My friend who talked to me when these girls ignored me.

My friend who shared her Lunchable with me, switching her bologna for my ham because she knew I liked it better.

The girl who had brought me tissues when these girls had brought me to tears with their jokes about my chubby frame.

I wish I could say I stood up to them.

I wish I could say I got up, left the back of the bus, and took my rightful place at the from with my true friends.

I wish I could say that.

But I didn't.

Instead, I laughed.

And as we got off the bus, I made donkey noises at the girl who had been nothing but kind to me.

And looking back on this day, as a grown adult, I think two things.

How could I have been so horrible?

And

If I has never sat in that seat,

On that bus,

With those girls,

Would I have said those terrible things?

Sometimes, no matter how good of a person we are, things get in the way.

Things lead us astray,

People try and get us to do things we would never have done otherwise.

Jesus knew this better the anyone.

6 “If anyone causes one of these little ones—those who believe in me—to stumble, it would be better for them to have a large millstone hung around their neck and to be drowned in the depths of the sea. 7 Woe to the world because of the things that cause people to stumble! Such things must come, but woe to the person through whom they come! 8 If your hand or your foot causes you to stumble, cut it off and throw it away. It is better for you to enter life maimed or crippled than to have two hands or two feet and be thrown into eternal fire. 9 And if your eye causes you to stumble, gouge it out and throw it away. It is better for you to enter life with one eye than to have two eyes and be thrown into the fire of hell.

I know that sounds drastic.

Foot not working?

Cut it off.

Eye looking at something it shouldn't be?

Gouge that sucker out.

But, I don't think that's what Jesus was really telling us.

I think what Jesus was really telling us, is something that we all know, but choose to ignore.

There are people, or things, that cause us to sin.

There are people, or things, that may be too much for us to resist when they're right in front of us.

There are people, or things, for the sake of our walk with The Lord that we have to be behind.
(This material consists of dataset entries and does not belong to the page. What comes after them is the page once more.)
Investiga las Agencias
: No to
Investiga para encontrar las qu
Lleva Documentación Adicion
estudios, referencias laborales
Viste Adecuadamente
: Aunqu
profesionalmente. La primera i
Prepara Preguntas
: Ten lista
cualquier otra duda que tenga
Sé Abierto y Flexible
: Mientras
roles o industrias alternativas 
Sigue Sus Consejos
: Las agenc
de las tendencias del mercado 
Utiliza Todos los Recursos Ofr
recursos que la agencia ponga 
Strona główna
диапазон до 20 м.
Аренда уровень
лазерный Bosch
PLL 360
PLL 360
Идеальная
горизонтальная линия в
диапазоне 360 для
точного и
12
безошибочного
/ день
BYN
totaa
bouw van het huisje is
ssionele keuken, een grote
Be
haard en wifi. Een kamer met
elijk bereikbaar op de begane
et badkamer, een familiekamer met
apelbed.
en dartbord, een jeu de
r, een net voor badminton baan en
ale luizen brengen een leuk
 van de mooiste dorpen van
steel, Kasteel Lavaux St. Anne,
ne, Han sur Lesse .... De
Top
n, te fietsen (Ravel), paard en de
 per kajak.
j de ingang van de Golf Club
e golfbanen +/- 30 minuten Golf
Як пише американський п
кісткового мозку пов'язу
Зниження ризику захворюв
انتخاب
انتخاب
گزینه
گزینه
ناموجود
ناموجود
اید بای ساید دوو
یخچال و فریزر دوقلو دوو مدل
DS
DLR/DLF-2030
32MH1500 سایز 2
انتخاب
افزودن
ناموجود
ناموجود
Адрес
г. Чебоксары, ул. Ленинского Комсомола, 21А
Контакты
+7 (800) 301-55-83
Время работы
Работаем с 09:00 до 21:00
And sometimes that will be hard.

And sometimes you will not want to do it.

And sometimes it'll be painful ( thus, the gouged out eye image).

But, it doesn't change the fact that it is completely and utterly necessary.

So, what is your limp foot?

And what is your wandering eye?

Is it that friend who brings out the worst in you?

That bar with those drinks you just can't resist?

That tv show you know you shouldn't be watching?

That boyfriend that tempts you just a little too much?

What is holding you back?

And are you willing to do something about it, no matter how hard,

Or how much you don't want to,

And no matter how painful?

And my dear sweet friend in the front row of the bus, if you happen to read this, I hope you know how truly sorry I am.

And I wish I had gouged out wandering eye and come and sat with you.

Only a true friend trades from their Lunchable.